What to Expect After the S&P Plunge

How the SPX performs after dropping 2% for the first time in three months

by Andrea Kramer

Published on May 14, 2019 at 1:01 PM

China on Monday retaliated against increased U.S. tariffs, sending the major stock market indexes to their worst session in months. In fact, the S&P 500 Index (SPX) dropped more than 2% for the first time since early January. The last time the SPX fell more than 2% for the first time in at least three months was Oct. 10, at the start of the fourth-quarter correction. Below, we take a look at how the S&P tends to perform after similar instances, and what stock traders might expect for the short term.

Since 2010, there have been 12 other occurrences when the S&P fell 2% or more for the first time in three months, per Schaeffer's Senior Quantitative Analyst Rocky White. Prior to the October signal -- which preceded a three-month loss of 6.8% for the index -- you'd have to go back to early February 2018 for a similar pullback. That was the first such drop for the SPX since the Brexit drama of June 2016.

SPX drops since 2011

After those 12 instances, the index remained weaker than usual in the near term. To start, the SPX averaged a one-day drop of 0.91%, and was positive just 25% of the time.
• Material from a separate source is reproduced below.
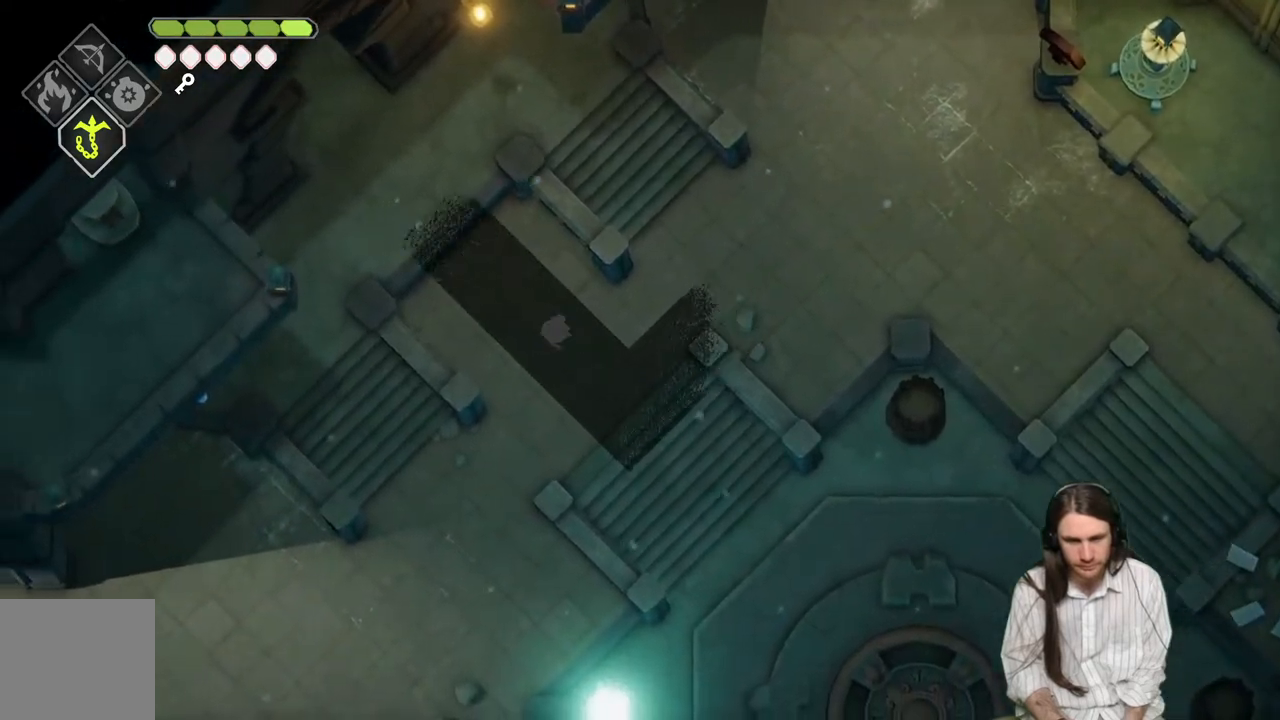
{"buttons": [], "left_stick": "up-left", "right_stick": "center", "events": []}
That's compared to an average anytime one-day gain of 0.04%, with a win rate of 54.6%. Today, however, the S&P is attempting to defy the odds, with stocks higher at midday.

One week after signals, the index was down 0.55%, on average, and positive less than half the time. That's compared to an average anytime one-week gain of 0.22%, with a win rate of more than 60%.

While the S&P's three-month returns after signals are still underwhelming compared to its anytime returns, one month after a 2% drop the broad-market barometer was up a stronger-than-usual 2.19%, and was higher 75% of the time. That's more than double its average anytime one-month gain of 0.93%, with a win rate of 67.1%.

SPX after drop signals vs anytime

So, if recent history is any indicator, speculators who hit the sidelines after the recent trade-induced sell-off may want to jump back into stocks before mid-June. However, be aware that the aforementioned Chinese tariffs on U.S. goods are slated to go into effect on June 1, and President Donald Trump could slap 25% tariffs on about $300 billion in additional Chinese goods, which could take effect as early as late June. Further, Trump is expected to meet Chinese President Xi Jinping at the Group of 20 (G-20) meeting late next month, which could also move markets.